Work task: Set down exactly each line of the entries below, beginning at the one that contains "troubles that now threaten to" and ending at the last, and no others.

======== Extracted material

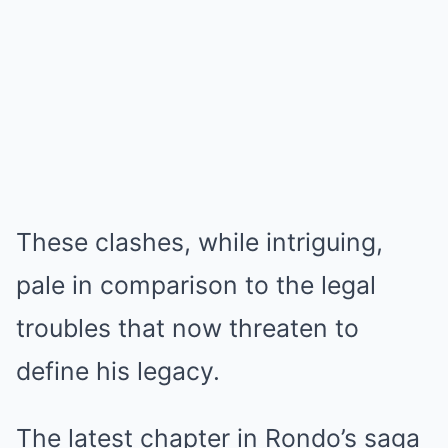
These clashes, while intriguing,
pale in comparison to the legal
troubles that now threaten to
define his legacy.
The latest chapter in Rondo’s saga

================

Result of the exercise:
troubles that now threaten to
define his legacy.
The latest chapter in Rondo’s saga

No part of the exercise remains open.